Given the above definition, below is a visualization of the error function $latex f(\phi n)/n)$ computed for $latex \epsilon$ = 0.1 as $latex n$ increases from 3 to 10:

Notice how the solid polyline allows less error at higher percentiles and is converging towards the line $latex f(\phi n, n)/n = 0.2(1 – \phi)$, which corresponds to the high-biased quantiles invariant function $latex f(r_i, n) = 2 \epsilon (n – r_i)$ (not found in the [CKMS05] paper).

# Availability in Streaming Percentiles Library

All four variants (uniform quantile, low-biased quantile, high-biased quantile, and targeted quantile) of the CKMS algorithm are available in my streaming percentiles library. Here’s an example of what it’s like to use:

```
#include <stmpct/ckms_hbq.hpp> // High-biased quantiles
ckms_hbq c(0.01);
for (int i = 0; i < 1000; ++i)
c.insert(rand());
double p50 = c.quantile(0.5); // Approx. median
double p95 = c.quantile(0.95); // Approx. 95th percentile
```

Or, from JavaScript:

```
var sp = require("streamingPercentiles.v1.min.js');
var c = new sp.CKMS_HBQ(0.1);
for (var i = 0; i < 1000; ++i)
c.insert(Math.random());
var p50 = c.quantile(0.5); // Approx. median
var p95 = c.quantile(0.95); // Approx. 95th percentile
```

For more information, visit the streaming percentiles library GitHub page.

# References

- [GK01] M. Greenwald and S. Khanna.
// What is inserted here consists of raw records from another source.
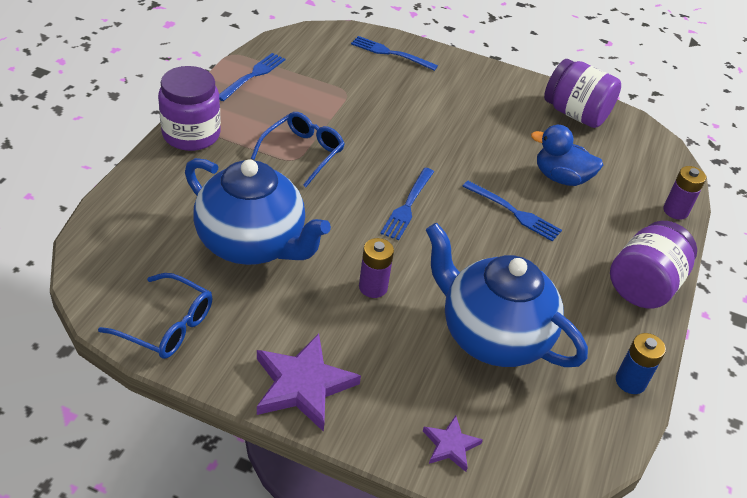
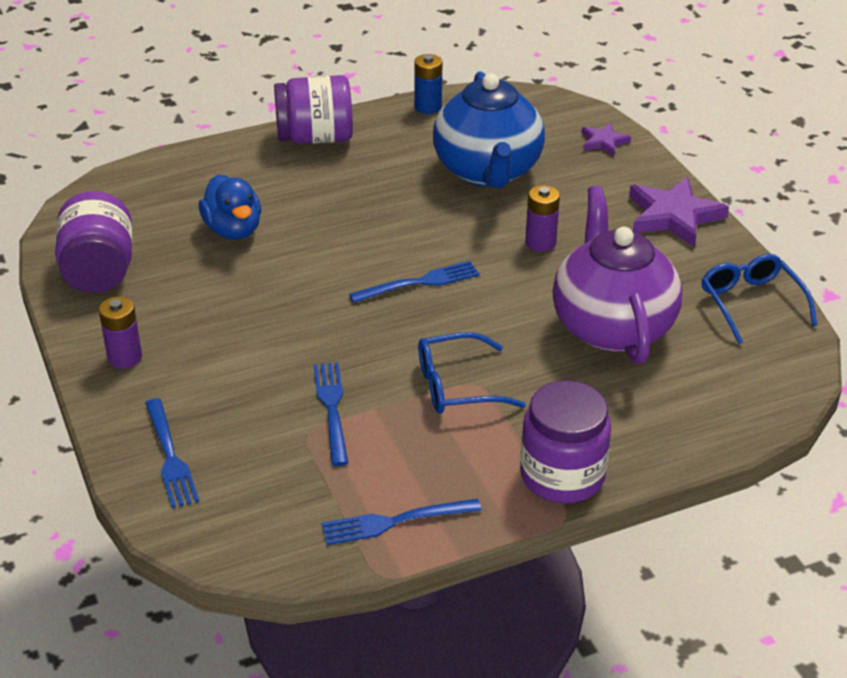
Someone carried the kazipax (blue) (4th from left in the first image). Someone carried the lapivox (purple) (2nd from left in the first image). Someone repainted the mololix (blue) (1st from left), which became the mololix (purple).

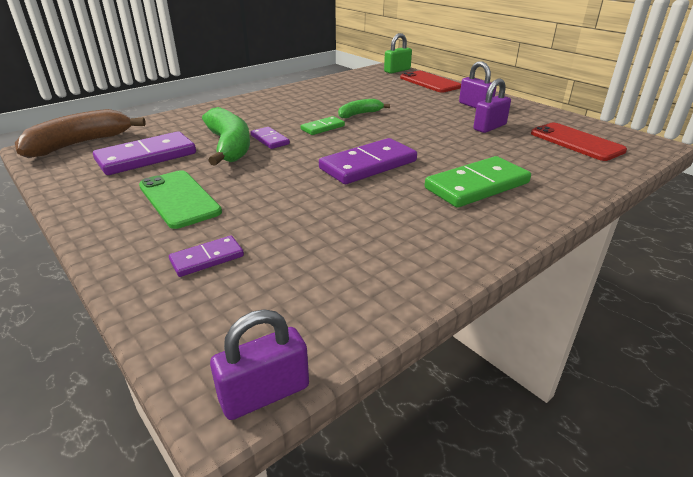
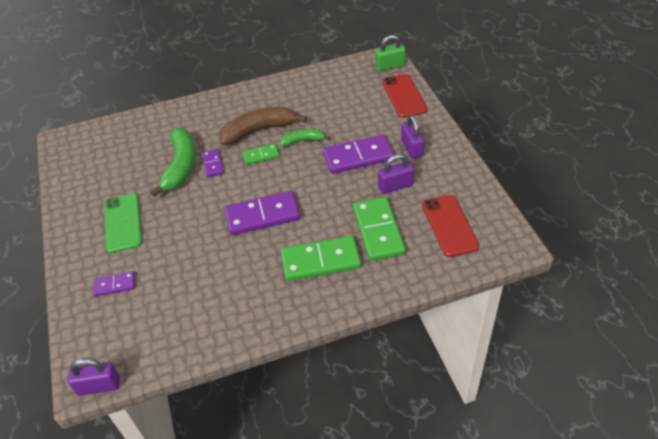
Someone put down the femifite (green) (3rd from left). Someone carried the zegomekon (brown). Someone carried the femifite (purple) (1st from left in the first image).

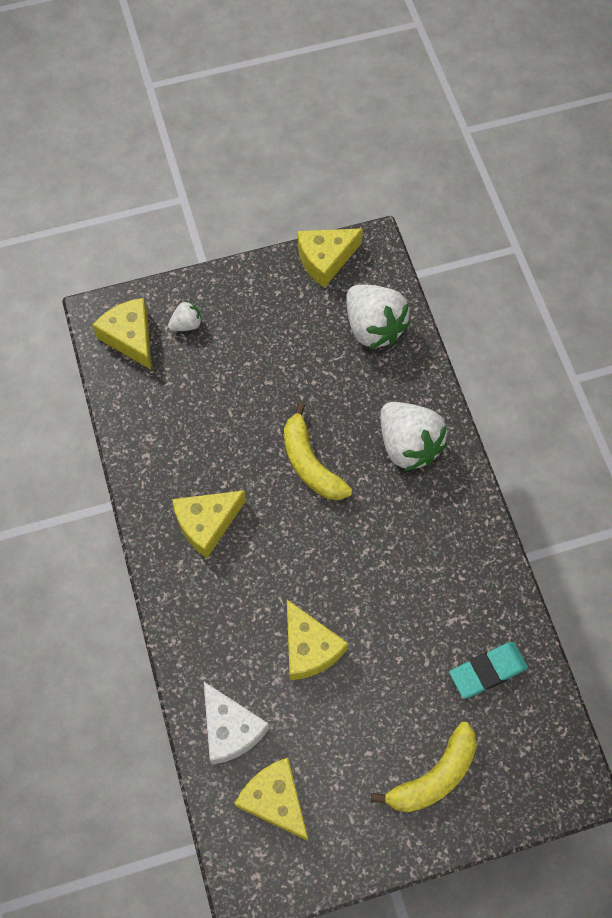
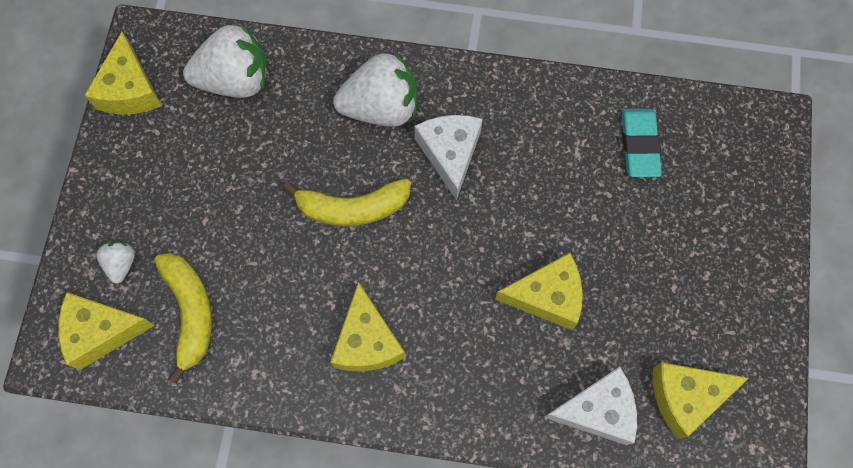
Someone put down the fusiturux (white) (1st from left). Someone carried the zegomekon (yellow) (2nd from left in the first image).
Space-efficient online computation of quantile summaries. In
*Proceedings of ACM SIGMOD*, pages 58–66, 2001. - [CKMS05] G. Cormode, F. Korn, S. Muthukrishnan and D. Srivastava. Effective Computation of Biased Quantiles over Data Streams. In
*Proceedings of the 21st International Conference on Data Engineering*, pages 20-31, 2005.